Stored data entries
*** Begin section ***

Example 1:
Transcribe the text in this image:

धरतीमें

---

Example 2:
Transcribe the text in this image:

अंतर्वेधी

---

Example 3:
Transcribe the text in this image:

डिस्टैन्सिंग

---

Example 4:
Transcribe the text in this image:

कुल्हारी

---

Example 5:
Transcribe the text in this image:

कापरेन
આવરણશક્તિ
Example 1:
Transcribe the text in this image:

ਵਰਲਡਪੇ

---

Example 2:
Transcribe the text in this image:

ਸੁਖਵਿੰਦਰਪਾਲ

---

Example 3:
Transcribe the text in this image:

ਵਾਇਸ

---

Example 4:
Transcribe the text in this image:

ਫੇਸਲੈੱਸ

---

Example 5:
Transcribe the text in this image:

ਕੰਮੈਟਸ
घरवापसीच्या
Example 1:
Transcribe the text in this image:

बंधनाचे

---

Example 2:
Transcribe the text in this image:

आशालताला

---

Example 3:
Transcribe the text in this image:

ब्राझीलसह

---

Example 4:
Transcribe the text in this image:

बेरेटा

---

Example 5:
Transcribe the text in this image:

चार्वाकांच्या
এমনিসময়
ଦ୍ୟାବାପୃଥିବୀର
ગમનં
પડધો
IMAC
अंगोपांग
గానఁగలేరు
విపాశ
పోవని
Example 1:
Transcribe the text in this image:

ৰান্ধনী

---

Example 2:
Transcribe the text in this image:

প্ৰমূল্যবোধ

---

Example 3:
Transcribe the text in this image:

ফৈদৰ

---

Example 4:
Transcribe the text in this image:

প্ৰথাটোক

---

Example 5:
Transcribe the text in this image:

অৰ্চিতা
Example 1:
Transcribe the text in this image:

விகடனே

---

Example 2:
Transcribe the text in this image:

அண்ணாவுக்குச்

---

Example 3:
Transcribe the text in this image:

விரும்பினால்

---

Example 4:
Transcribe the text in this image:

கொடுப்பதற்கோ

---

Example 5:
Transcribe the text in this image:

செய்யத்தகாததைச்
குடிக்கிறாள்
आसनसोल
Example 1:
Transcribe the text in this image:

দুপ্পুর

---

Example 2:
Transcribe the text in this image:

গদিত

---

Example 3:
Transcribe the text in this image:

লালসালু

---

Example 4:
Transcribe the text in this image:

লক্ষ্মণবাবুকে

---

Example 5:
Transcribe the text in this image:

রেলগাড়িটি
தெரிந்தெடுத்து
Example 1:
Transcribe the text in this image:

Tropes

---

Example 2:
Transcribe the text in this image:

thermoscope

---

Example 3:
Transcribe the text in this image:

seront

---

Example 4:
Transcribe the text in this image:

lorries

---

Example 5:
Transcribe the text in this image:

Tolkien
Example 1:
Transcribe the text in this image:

*** End section ***

= Work to complete =
All of the records above must be reproduced exactly.

= Response to the task =
Example 1:
Transcribe the text in this image:

धरतीमें

---

Example 2:
Transcribe the text in this image:

अंतर्वेधी

---

Example 3:
Transcribe the text in this image:

डिस्टैन्सिंग

---

Example 4:
Transcribe the text in this image:

कुल्हारी

---

Example 5:
Transcribe the text in this image:

कापरेन
આવરણશક્તિ
Example 1:
Transcribe the text in this image:

ਵਰਲਡਪੇ

---

Example 2:
Transcribe the text in this image:

ਸੁਖਵਿੰਦਰਪਾਲ

---

Example 3:
Transcribe the text in this image:

ਵਾਇਸ

---

Example 4:
Transcribe the text in this image:

ਫੇਸਲੈੱਸ

---

Example 5:
Transcribe the text in this image:

ਕੰਮੈਟਸ
घरवापसीच्या
Example 1:
Transcribe the text in this image:

बंधनाचे

---

Example 2:
Transcribe the text in this image:

आशालताला

---

Example 3:
Transcribe the text in this image:

ब्राझीलसह

---

Example 4:
Transcribe the text in this image:

बेरेटा

---

Example 5:
Transcribe the text in this image:

चार्वाकांच्या
এমনিসময়
ଦ୍ୟାବାପୃଥିବୀର
ગમનં
પડધો
IMAC
अंगोपांग
గానఁగలేరు
విపాశ
పోవని
Example 1:
Transcribe the text in this image:

ৰান্ধনী

---

Example 2:
Transcribe the text in this image:

প্ৰমূল্যবোধ

---

Example 3:
Transcribe the text in this image:

ফৈদৰ

---

Example 4:
Transcribe the text in this image:

প্ৰথাটোক

---

Example 5:
Transcribe the text in this image:

অৰ্চিতা
Example 1:
Transcribe the text in this image:

விகடனே

---

Example 2:
Transcribe the text in this image:

அண்ணாவுக்குச்

---

Example 3:
Transcribe the text in this image:

விரும்பினால்

---

Example 4:
Transcribe the text in this image:

கொடுப்பதற்கோ

---

Example 5:
Transcribe the text in this image:

செய்யத்தகாததைச்
குடிக்கிறாள்
आसनसोल
Example 1:
Transcribe the text in this image:

দুপ্পুর

---

Example 2:
Transcribe the text in this image:

গদিত

---

Example 3:
Transcribe the text in this image:

লালসালু

---

Example 4:
Transcribe the text in this image:

লক্ষ্মণবাবুকে

---

Example 5:
Transcribe the text in this image:

রেলগাড়িটি
தெரிந்தெடுத்து
Example 1:
Transcribe the text in this image:

Tropes

---

Example 2:
Transcribe the text in this image:

thermoscope

---

Example 3:
Transcribe the text in this image:

seront

---

Example 4:
Transcribe the text in this image:

lorries

---

Example 5:
Transcribe the text in this image:

Tolkien
Example 1:
Transcribe the text in this image:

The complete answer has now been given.